» AIM OF THE TASK:
Output the whole listing exactly, with no pictures.

» MATERIAL TO PROCESS:
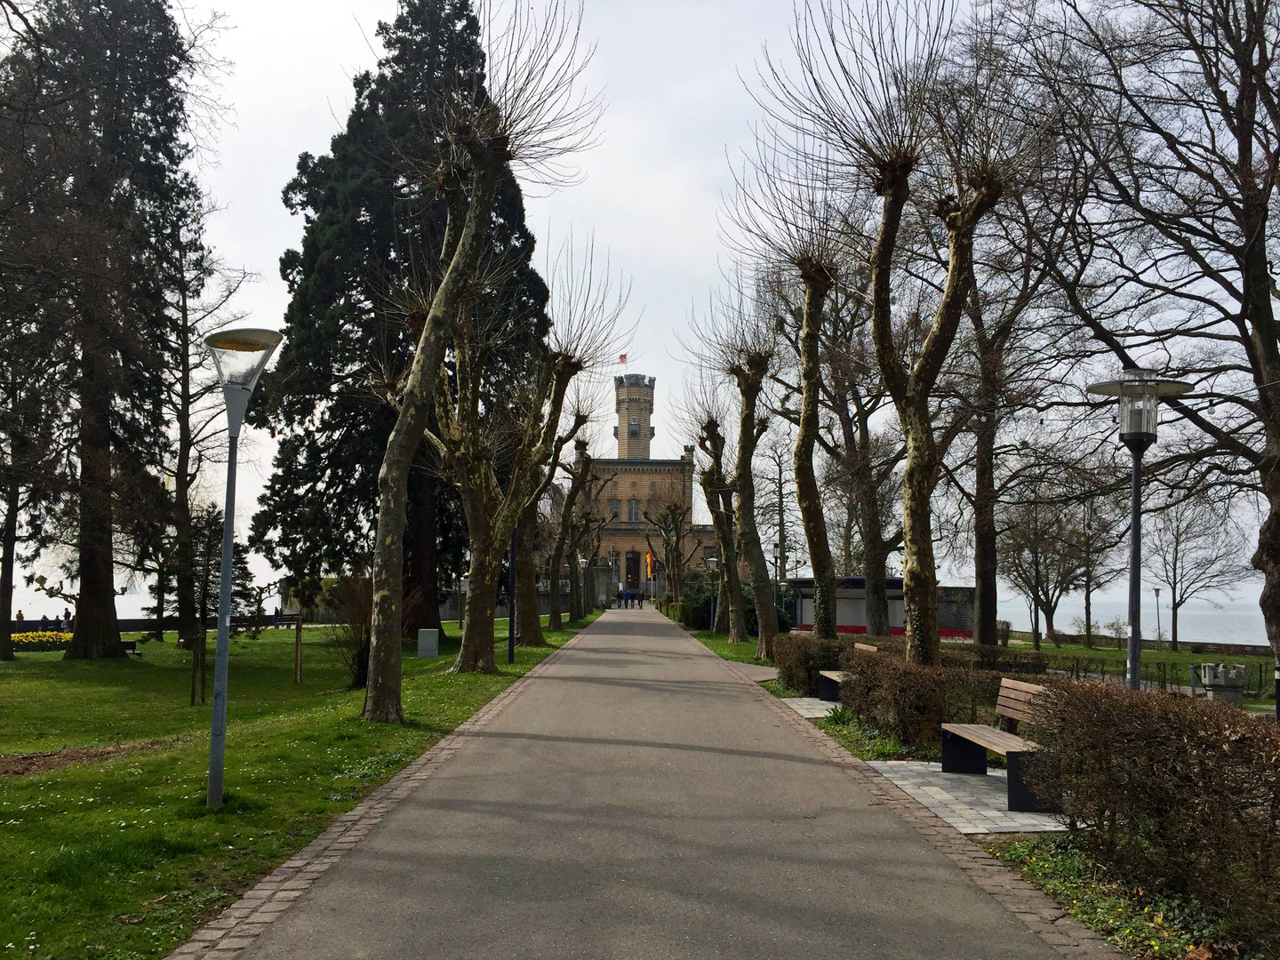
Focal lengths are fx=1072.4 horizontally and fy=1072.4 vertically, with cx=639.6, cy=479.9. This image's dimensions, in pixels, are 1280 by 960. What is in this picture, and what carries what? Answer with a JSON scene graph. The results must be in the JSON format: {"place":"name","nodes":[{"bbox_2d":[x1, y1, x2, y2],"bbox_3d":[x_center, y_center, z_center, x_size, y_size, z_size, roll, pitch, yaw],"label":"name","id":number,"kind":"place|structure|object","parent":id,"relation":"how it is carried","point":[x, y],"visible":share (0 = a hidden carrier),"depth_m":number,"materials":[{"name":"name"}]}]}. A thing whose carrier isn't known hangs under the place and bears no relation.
{"place":"outdoors","nodes":[
{"label":"outdoors","id":0,"kind":"place"},
{"bbox_2d":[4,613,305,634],"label":"low wall","id":1,"kind":"structure","parent":0,"point":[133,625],"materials":[{"name":"stone"}]},
{"bbox_2d":[0,615,598,959],"label":"lawn","id":2,"kind":"structure","parent":0,"point":[9,665],"materials":[{"name":"green plant"}]},
{"bbox_2d":[0,300,69,660],"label":"tree","id":3,"kind":"object","parent":2,"relation":"on","point":[6,573],"visible":0.9,"depth_m":25.96,"materials":[{"name":"brown plant"}]},
{"bbox_2d":[10,629,73,651],"bbox_3d":[-18.594,4.944,32.814,3.009,0.658,2.559,0,-5,-1],"label":"flower bed","id":4,"kind":"object","parent":2,"relation":"on","point":[25,641],"visible":0.63,"depth_m":32.64,"materials":[{"name":"yellow plant"}]},
{"bbox_2d":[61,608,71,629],"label":"person","id":5,"kind":"object","parent":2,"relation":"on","point":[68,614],"visible":0.74,"depth_m":50.13},
{"bbox_2d":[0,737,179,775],"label":"bare soil patch","id":6,"kind":"object","parent":2,"relation":"on","point":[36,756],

» EXPECTED ANSWER:
Focal lengths are fx=1072.4 horizontally and fy=1072.4 vertically, with cx=639.6, cy=479.9. This image's dimensions, in pixels, are 1280 by 960. What is in this picture, and what carries what? Answer with a JSON scene graph. The results must be in the JSON format: {"place":"name","nodes":[{"bbox_2d":[x1, y1, x2, y2],"bbox_3d":[x_center, y_center, z_center, x_size, y_size, z_size, roll, pitch, yaw],"label":"name","id":number,"kind":"place|structure|object","parent":id,"relation":"how it is carried","point":[x, y],"visible":share (0 = a hidden carrier),"depth_m":number,"materials":[{"name":"name"}]}]}. A thing whose carrier isn't known hangs under the place and bears no relation.
{"place":"outdoors","nodes":[
{"label":"outdoors","id":0,"kind":"place"},
{"bbox_2d":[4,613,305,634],"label":"low wall","id":1,"kind":"structure","parent":0,"point":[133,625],"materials":[{"name":"stone"}]},
{"bbox_2d":[0,615,598,959],"label":"lawn","id":2,"kind":"structure","parent":0,"point":[9,665],"materials":[{"name":"green plant"}]},
{"bbox_2d":[0,300,69,660],"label":"tree","id":3,"kind":"object","parent":2,"relation":"on","point":[6,573],"visible":0.9,"depth_m":25.96,"materials":[{"name":"brown plant"}]},
{"bbox_2d":[10,629,73,651],"bbox_3d":[-18.594,4.944,32.814,3.009,0.658,2.559,0,-5,-1],"label":"flower bed","id":4,"kind":"object","parent":2,"relation":"on","point":[25,641],"visible":0.63,"depth_m":32.64,"materials":[{"name":"yellow plant"}]},
{"bbox_2d":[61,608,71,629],"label":"person","id":5,"kind":"object","parent":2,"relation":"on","point":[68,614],"visible":0.74,"depth_m":50.13},
{"bbox_2d":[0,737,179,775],"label":"bare soil patch","id":6,"kind":"object","parent":2,"relation":"on","point":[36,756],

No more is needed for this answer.